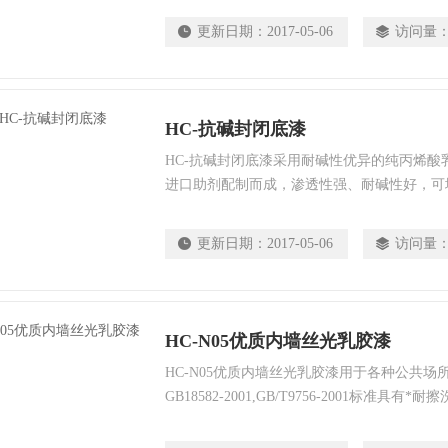
更新日期：
2017-05-06
访问量
HC-抗碱封闭底漆
HC-抗碱封闭底漆采用耐碱性优异的纯丙烯酸
进口助剂配制而成，渗透性强、耐碱性好，可
面漆的附着力，并可防止水泥基层盐碱析出。
更新日期：
2017-05-06
访问量
HC-N05优质内墙丝光乳胶漆
HC-N05优质内墙丝光乳胶漆用于各种公共
GB18582-2001,GB/T9756-2001标准
芳香型并能弥补细小裂纹等五合一功能。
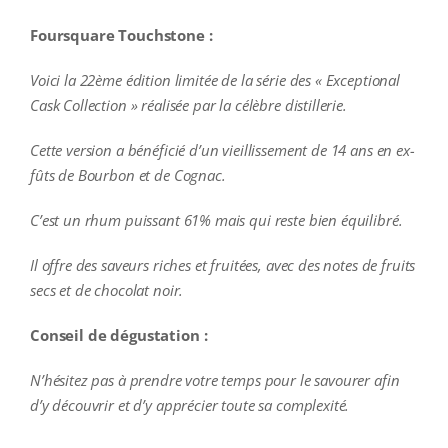
Foursquare Touchstone :
Voici la 22ème édition limitée de la série des « Exceptional
Cask Collection » réalisée par la célèbre distillerie.
Cette version a bénéficié d’un vieillissement de 14 ans en ex-
fûts de Bourbon et de Cognac.
C’est un rhum puissant 61% mais qui reste bien équilibré.
Il offre des saveurs riches et fruitées, avec des notes de fruits
secs et de chocolat noir.
Conseil de dégustation :
N’hésitez pas à prendre votre temps pour le savourer afin
d’y découvrir et d’y apprécier toute sa complexité.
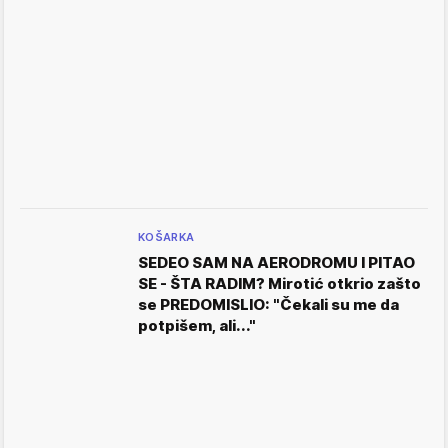
KOŠARKA
SEDEO SAM NA AERODROMU I PITAO
SE - ŠTA RADIM? Mirotić otkrio zašto
se PREDOMISLIO: "Čekali su me da
potpišem, ali..."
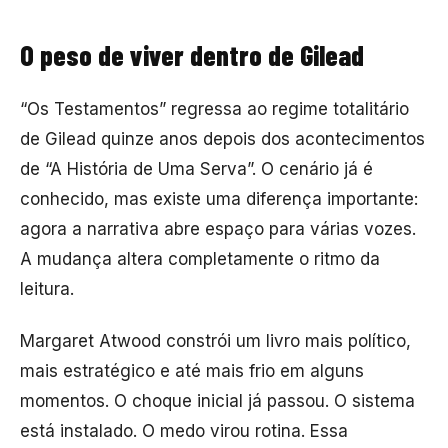
O peso de viver dentro de Gilead
“Os Testamentos” regressa ao regime totalitário
de Gilead quinze anos depois dos acontecimentos
de “A História de Uma Serva”. O cenário já é
conhecido, mas existe uma diferença importante:
agora a narrativa abre espaço para várias vozes.
A mudança altera completamente o ritmo da
leitura.
Margaret Atwood constrói um livro mais político,
mais estratégico e até mais frio em alguns
momentos. O choque inicial já passou. O sistema
está instalado. O medo virou rotina. Essa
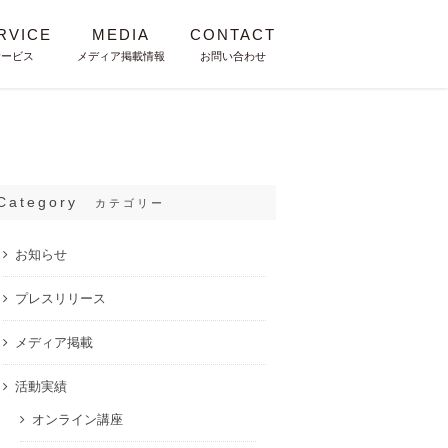
RVICE
MEDIA
CONTACT
サービス
メディア掲載情報
お問い合わせ
Category
カテゴリー
お知らせ
プレスリリース
メディア掲載
活動実績
オンライン講座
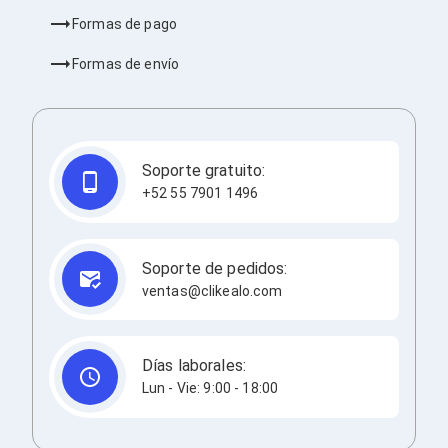
Bluetooth
Formas de pago
Adaptadores Video
Adaptadores Video DisplayPort
Formas de envío
Divisores de Video
Adaptadores Video HDMI
Extensores y Receptores de Vídeo
Adaptadores Video DVI
Adaptadores Video VGA / HD15
Soporte gratuito:
Repetidores USB
Adaptadores Audio
+52 55 7901 1496
Adaptadores Audio AUX
Adaptadores Audio USB
Dispositivos de Entrada
Soporte de pedidos:
Mouse
ventas@clikealo.com
Mousepads
Teclados
Teclados Numéricos
Controles de Juego para PC
Días laborales:
Servidores
Lun - Vie: 9:00 - 18:00
Accesorios para Servidores
Racks y Gabinetes
Charolas para Racks y Gabinetes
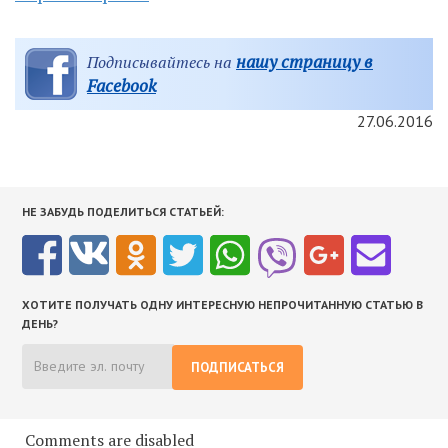
нашу страницу в
Подписывайтесь на
Facebook
27.06.2016
НЕ ЗАБУДЬ ПОДЕЛИТЬСЯ СТАТЬЕЙ:
ХОТИТЕ ПОЛУЧАТЬ ОДНУ ИНТЕРЕСНУЮ НЕПРОЧИТАННУЮ СТАТЬЮ В
ДЕНЬ?
ПОДПИСАТЬСЯ
Comments are disabled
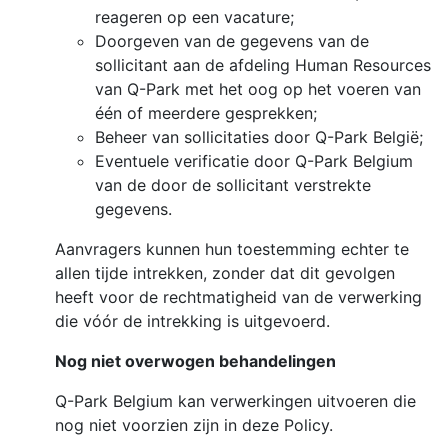
reageren op een vacature;
Doorgeven van de gegevens van de
sollicitant aan de afdeling Human Resources
van Q-Park met het oog op het voeren van
één of meerdere gesprekken;
Beheer van sollicitaties door Q-Park België;
Eventuele verificatie door Q-Park Belgium
van de door de sollicitant verstrekte
gegevens.
Aanvragers kunnen hun toestemming echter te
allen tijde intrekken, zonder dat dit gevolgen
heeft voor de rechtmatigheid van de verwerking
die vóór de intrekking is uitgevoerd.
Nog niet overwogen behandelingen
Q-Park Belgium kan verwerkingen uitvoeren die
nog niet voorzien zijn in deze Policy.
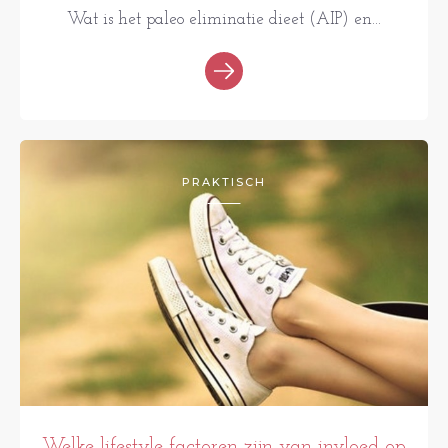
Wat is het paleo eliminatie dieet (AIP) en...
PRAKTISCH
Welke lifestyle factoren zijn van invloed op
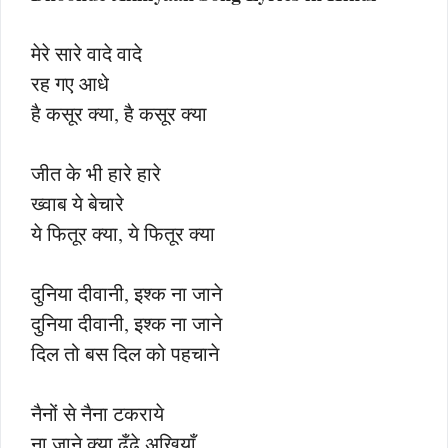
मेरे सारे वादे वादे
रह गए आधे
है कसूर क्या, है कसूर क्या
जीत के भी हारे हारे
ख्वाब ये बेचारे
ये फितूर क्या, ये फितूर क्या
दुनिया दीवानी, इश्क ना जाने
दुनिया दीवानी, इश्क ना जाने
दिल तो बस दिल को पहचाने
नैनों से नैना टकराये
ना जाने क्या ढूँढे अखियाँ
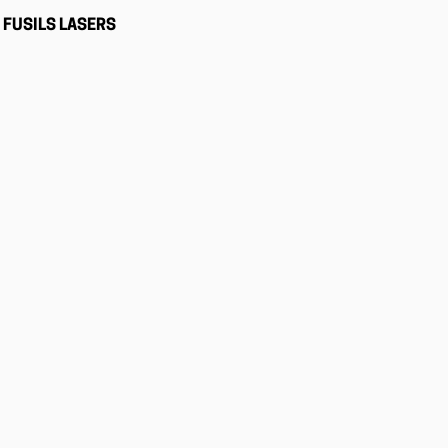
FUSILS LASERS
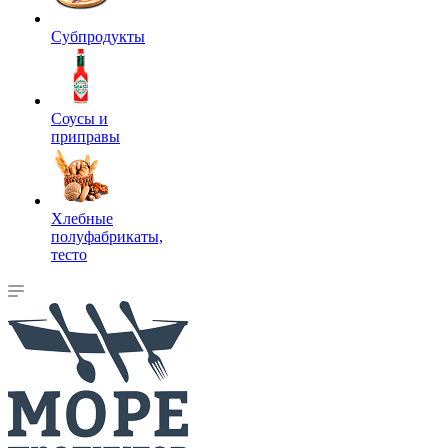
Субпродукты
Соусы и
приправы
Хлебные
полуфабрикаты,
тесто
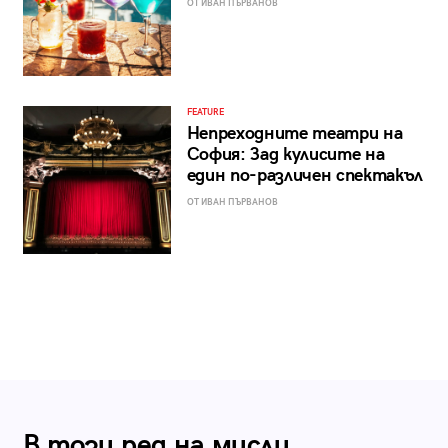
ОТ ИВАН ПЪРВАНОВ
FEATURE
Непреходните театри на
София: Зад кулисите на
един по-различен спектакъл
ОТ ИВАН ПЪРВАНОВ
В този ред на мисли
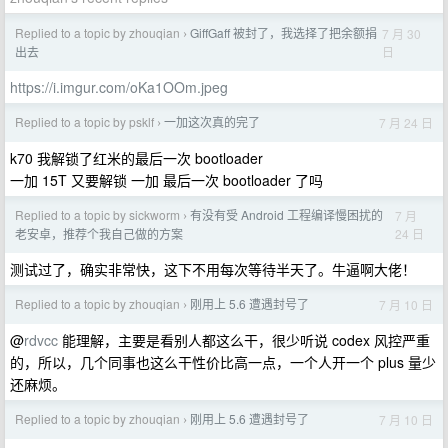
Replied to a topic by zhouqian
GiffGaff 被封了，我选择了把余额捐
7 月 30
›
日
出去
https://i.imgur.com/oKa1OOm.jpeg
Replied to a topic by psklf
一加这次真的完了
7 月 24 日
›
k70 我解锁了红米的最后一次 bootloader
一加 15T 又要解锁 一加 最后一次 bootloader 了吗
Replied to a topic by sickworm
有没有受 Android 工程编译慢困扰的
7 月
›
24 日
老安卓，推荐个我自己做的方案
测试过了，确实非常快，这下不用每次等待半天了。牛逼啊大佬！
Replied to a topic by zhouqian
刚用上 5.6 遭遇封号了
7 月 10 日
›
@
rdvcc
能理解，主要是看别人都这么干，很少听说 codex 风控严重
的，所以，几个同事也这么干性价比高一点，一个人开一个 plus 量少
还麻烦。
Replied to a topic by zhouqian
刚用上 5.6 遭遇封号了
7 月 10 日
›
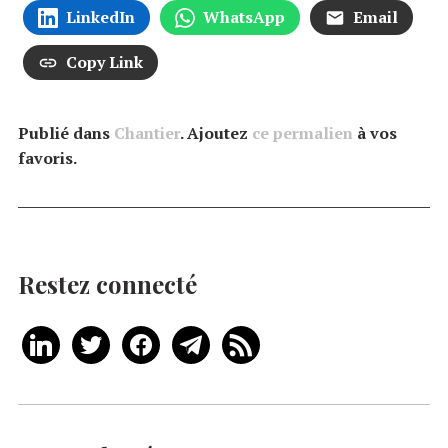
LinkedIn
WhatsApp
Email
Copy Link
Publié dans
Chantier
. Ajoutez
ce permalien
à vos
favoris.
Restez connecté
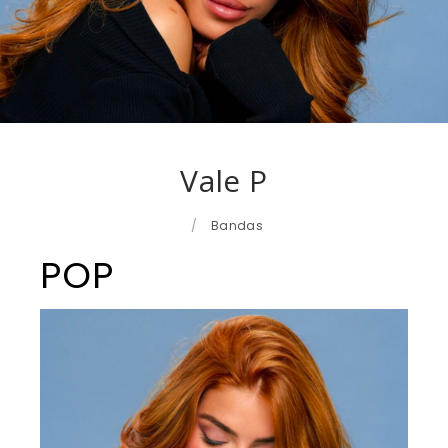
Vale P
/
Bandas
POP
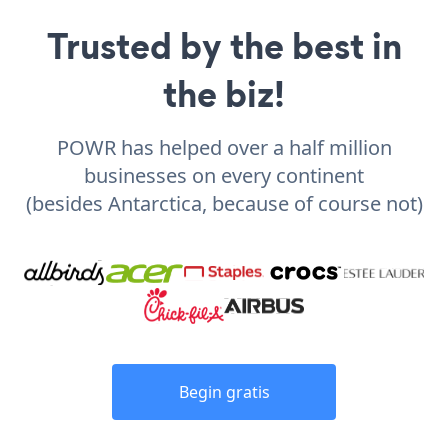
Trusted by the best in
the biz!
POWR has helped over a half million
businesses on every continent
(besides Antarctica, because of course not)
Begin gratis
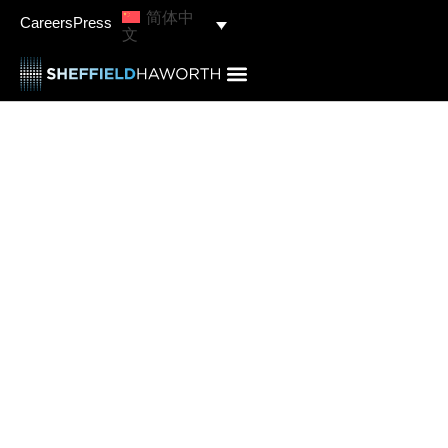
简体中
Careers
Press
文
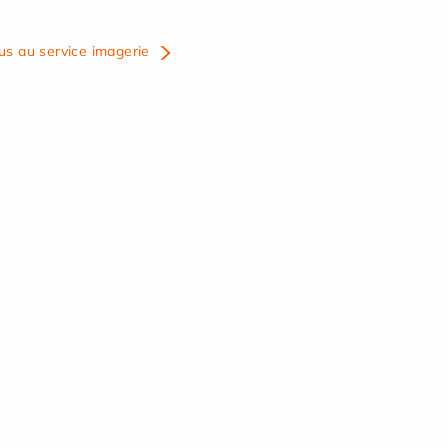
us au service imagerie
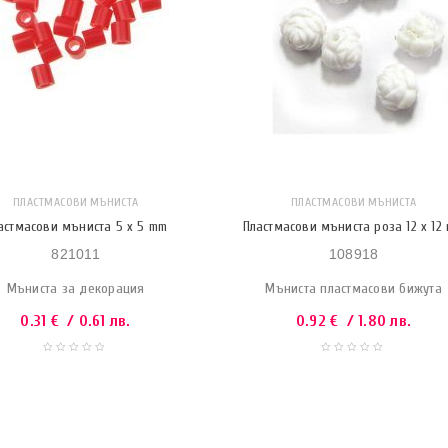
ПЛАСТМАСОВИ МЪНИСТА
ПЛАСТМАСОВИ МЪНИСТА
астмасови мъниста 5 x 5 mm
Пластмасови мъниста роза 12 x 12
821011
108918
Мъниста за декорация
Мъниста пластмасови бижута
0.31
€
/ 0.61 лв.
0.92
€
/ 1.80 лв.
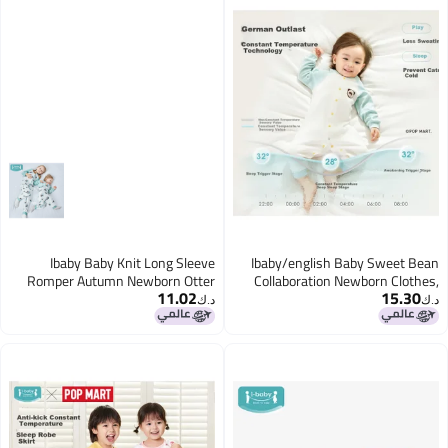
Ibaby Baby Knit Long Sleeve
Ibaby/english Baby Sweet Bean
Romper Autumn Newborn Otter
Collaboration Newborn Clothes,
11.02
15.30
Play 100cm
Baby Romper, Spring And Autumn
د.ك‏
د.ك‏
Long-sleeve Split-leg Sleeping
Bag, 2-piece Set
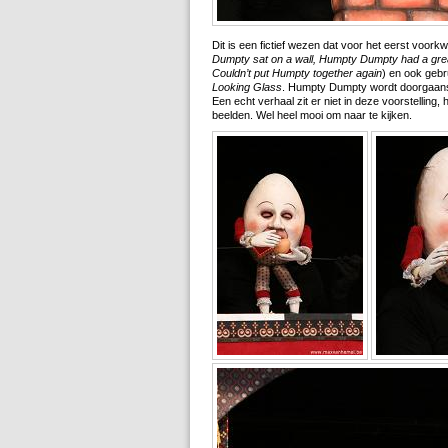
Dit is een fictief wezen dat voor het eerst voork
Dumpty sat on a wall, Humpty Dumpty had a great f
Couldn’t put Humpty together again
) en ook gebr
Looking Glass
. Humpty Dumpty wordt doorgaans
Een echt verhaal zit er niet in deze voorstelling
beelden. Wel heel mooi om naar te kijken.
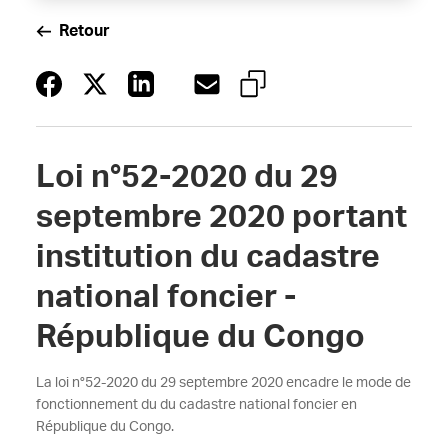
Retour
Loi n°52-2020 du 29
septembre 2020 portant
institution du cadastre
national foncier -
République du Congo
La loi n°52-2020 du 29 septembre 2020 encadre le mode de
fonctionnement du du cadastre national foncier en
République du Congo.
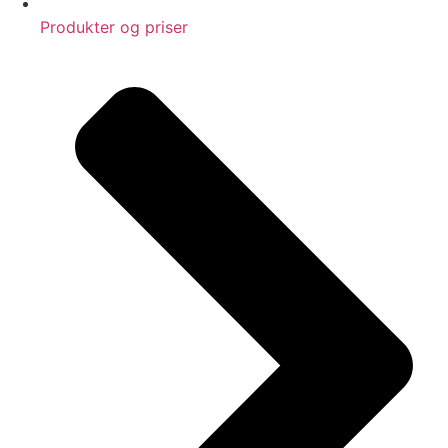
Produkter og priser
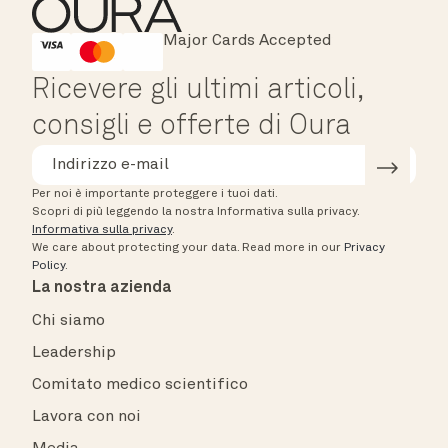
Major Cards Accepted
Instant Checkout
HSA/FSA Eligible
Affirm
Ricevere gli ultimi articoli,
consigli e offerte di Oura
Per noi è importante proteggere i tuoi dati.
Scopri di più leggendo la nostra Informativa sulla privacy.
Informativa sulla privacy
.
We care about protecting your data.
Read more in our
Privacy
Policy
.
La nostra azienda
Chi siamo
Leadership
Comitato medico scientifico
Lavora con noi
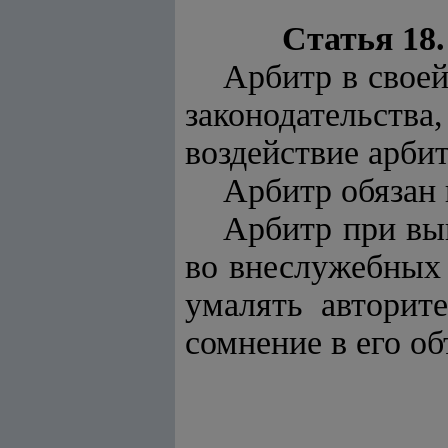
Статья 18
Арбитр в своей
законодательства
воздействие арби
Арбитр обязан
Арбитр при вы
во внеслужебных 
умалять авторите
сомнение в его о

> **Requirement**: Could you write out the material from its start through the line containing "está instalado. O medo virou rotina. Essa", switching "chocolat noir" to "chocolat au lait" and leaving everything else as it is, but without the pictures?

> **Task answer**:
更新日期：
2017-05-06
访问量
HC-抗碱封闭底漆
HC-抗碱封闭底漆采用耐碱性优异的纯丙烯酸
进口助剂配制而成，渗透性强、耐碱性好，可
面漆的附着力，并可防止水泥基层盐碱析出。
更新日期：
2017-05-06
访问量
HC-N05优质内墙丝光乳胶漆
HC-N05优质内墙丝光乳胶漆用于各种公共
GB18582-2001,GB/T9756-2001标准
芳香型并能弥补细小裂纹等五合一功能。
Foursquare Touchstone :
Voici la 22ème édition limitée de la série des « Exceptional
Cask Collection » réalisée par la célèbre distillerie.
Cette version a bénéficié d’un vieillissement de 14 ans en ex-
fûts de Bourbon et de Cognac.
C’est un rhum puissant 61% mais qui reste bien équilibré.
Il offre des saveurs riches et fruitées, avec des notes de fruits
secs et de chocolat au lait.
Conseil de dégustation :
N’hésitez pas à prendre votre temps pour le savourer afin
d’y découvrir et d’y apprécier toute sa complexité.
KOŠARKA
SEDEO SAM NA AERODROMU I PITAO
SE - ŠTA RADIM? Mirotić otkrio zašto
se PREDOMISLIO: "Čekali su me da
potpišem, ali..."
O peso de viver dentro de Gilead
“Os Testamentos” regressa ao regime totalitário
de Gilead quinze anos depois dos acontecimentos
de “A História de Uma Serva”. O cenário já é
conhecido, mas existe uma diferença importante:
agora a narrativa abre espaço para várias vozes.
A mudança altera completamente o ritmo da
leitura.
Margaret Atwood constrói um livro mais político,
mais estratégico e até mais frio em alguns
momentos. O choque inicial já passou. O sistema
está instalado. O medo virou rotina. Essa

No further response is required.